Start of DATASET ENTRIES

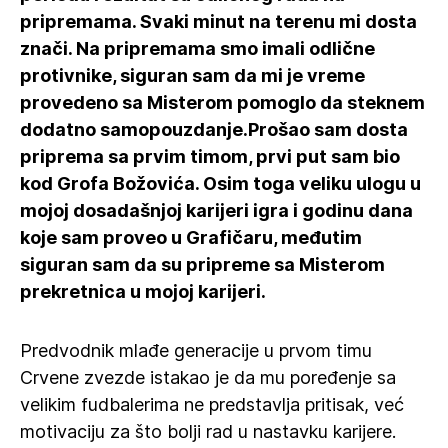
pripremama. Svaki minut na terenu mi dosta
znači. Na pripremama smo imali odlične
protivnike, siguran sam da mi je vreme
provedeno sa Misterom pomoglo da steknem
dodatno samopouzdanje.Prošao sam dosta
priprema sa prvim timom, prvi put sam bio
kod Grofa Božovića. Osim toga veliku ulogu u
mojoj dosadašnjoj karijeri igra i godinu dana
koje sam proveo u Grafičaru, međutim
siguran sam da su pripreme sa Misterom
prekretnica u mojoj karijeri.
Predvodnik mlađe generacije u prvom timu
Crvene zvezde istakao je da mu poređenje sa
velikim fudbalerima ne predstavlja pritisak, već
motivaciju za što bolji rad u nastavku karijere.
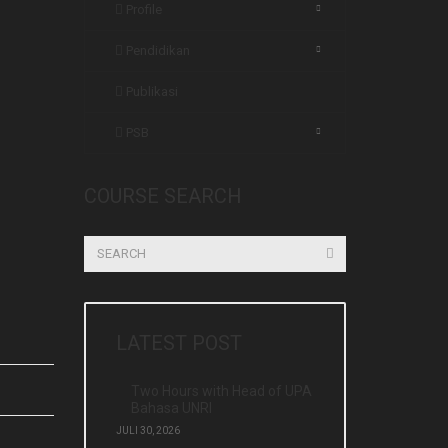
Profile
Pendidikan
Publikasi
PSB
COURSE SEARCH
LATEST POST
Two Hours with Head of UPA
Bahasa UNRI
JULI 30, 2026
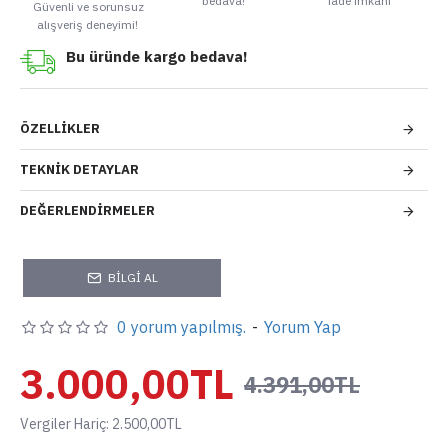
bedava!
iade imkanı
Güvenli ve sorunsuz
alışveriş deneyimi!
Bu üründe kargo bedava!
ÖZELLIKLER
TEKNIK DETAYLAR
DEĞERLENDIRMELER
BILGI AL
0 yorum yapılmış.
-
Yorum Yap
3.000,00TL
4.391,00TL
Vergiler Hariç: 2.500,00TL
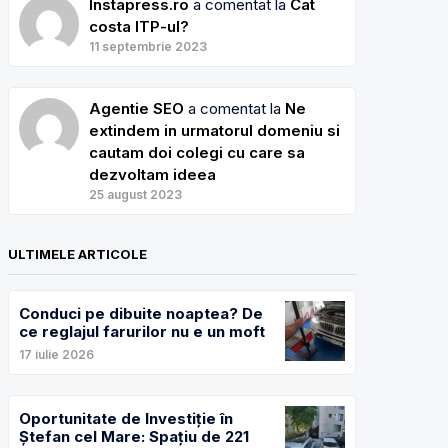
Instapress.ro
a comentat la
Cat
costa ITP-ul?
11 septembrie 2023
Agentie SEO
a comentat la
Ne
extindem in urmatorul domeniu si
cautam doi colegi cu care sa
dezvoltam ideea
25 august 2023
ULTIMELE ARTICOLE
Conduci pe dibuite noaptea? De
ce reglajul farurilor nu e un moft
17 iulie 2026
Oportunitate de Investiție în
Ștefan cel Mare: Spațiu de 221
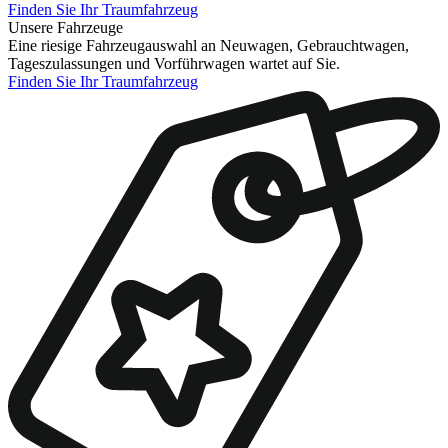
Finden Sie Ihr Traumfahrzeug
Unsere Fahrzeuge
Eine riesige Fahrzeugauswahl an Neuwagen, Gebrauchtwagen,
Tageszulassungen und Vorführwagen wartet auf Sie.
Finden Sie Ihr Traumfahrzeug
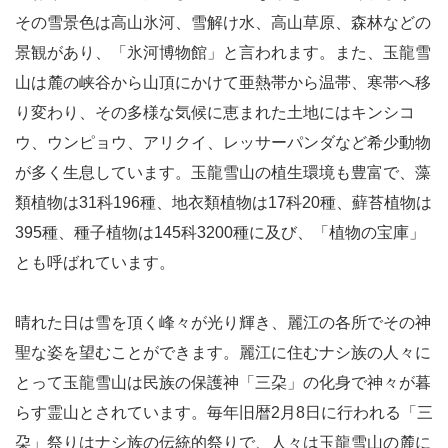
その雪景色は高山氷河、雪解け水、高山草原、森林などの
景観があり、「氷河博物館」と言われます。また、玉龍雪
山は麓の峡谷から山頂にかけて亜熱帯から温帯、寒帯へ移
り変わり、その多様な気候に恵まれた土地にはキンシコ
ウ、ウンピョウ、アリクイ、レッサーパンダなど希少動物
が多く生息しています。玉龍雪山の植生環境も豊富で、藻
類植物は31科196種、地衣類植物は17科20種、蘚苔植物は
395種、種子植物は145科3200種に及び、「植物の宝庫」
とも呼ばれています。
晴れた日は雪を頂く峰々が光り輝き、麗江の各所でその神
聖な姿を望むことができます。麗江に住むナシ族の人々に
とって玉龍雪山は民族の保護神「三朶」の化身で神々が暮
らす霊山とされています。毎年旧暦2月8日に行われる「三
朶」祭りはナシ族の伝統的祭りで、人々は玉龍雪山の麓に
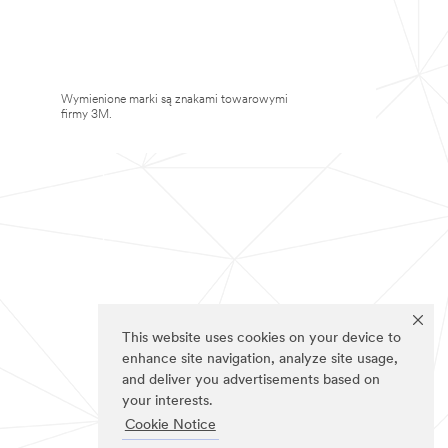
Wymienione marki są znakami towarowymi
firmy 3M.
This website uses cookies on your device to
enhance site navigation, analyze site usage,
and deliver you advertisements based on
your interests.
Cookie Notice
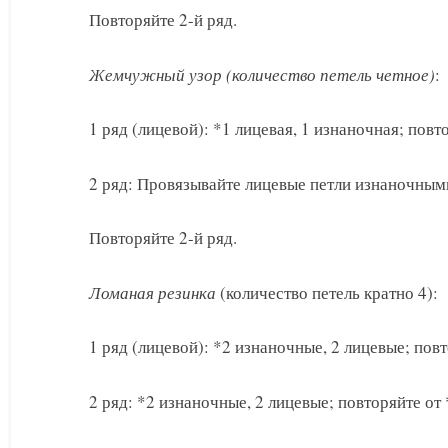
Повторяйте 2-й ряд.
Жемчужный узор (количество петель четное)
:
1 ряд (лицевой): *1 лицевая, 1 изнаночная; повт
2 ряд: Провязывайте лицевые петли изнаночным
Повторяйте 2-й ряд.
Ломаная резинка
(количество петель кратно 4):
1 ряд (лицевой): *2 изнаночные, 2 лицевые; повт
2 ряд: *2 изнаночные, 2 лицевые; повторяйте от 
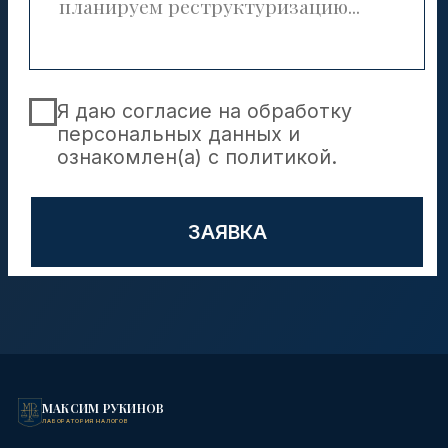
МАКСИМ РУКИНОВ
ЛАБОРАТОРИЯ НАЛОГОВ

End of DATASET ENTRIES

§ PROBLEM REQUIREMENTS: Copy out all the lines of the records that include "dosta".

§ RESULT FOR THIS TASK:
pripremama. Svaki minut na terenu mi dosta
dodatno samopouzdanje.Prošao sam dosta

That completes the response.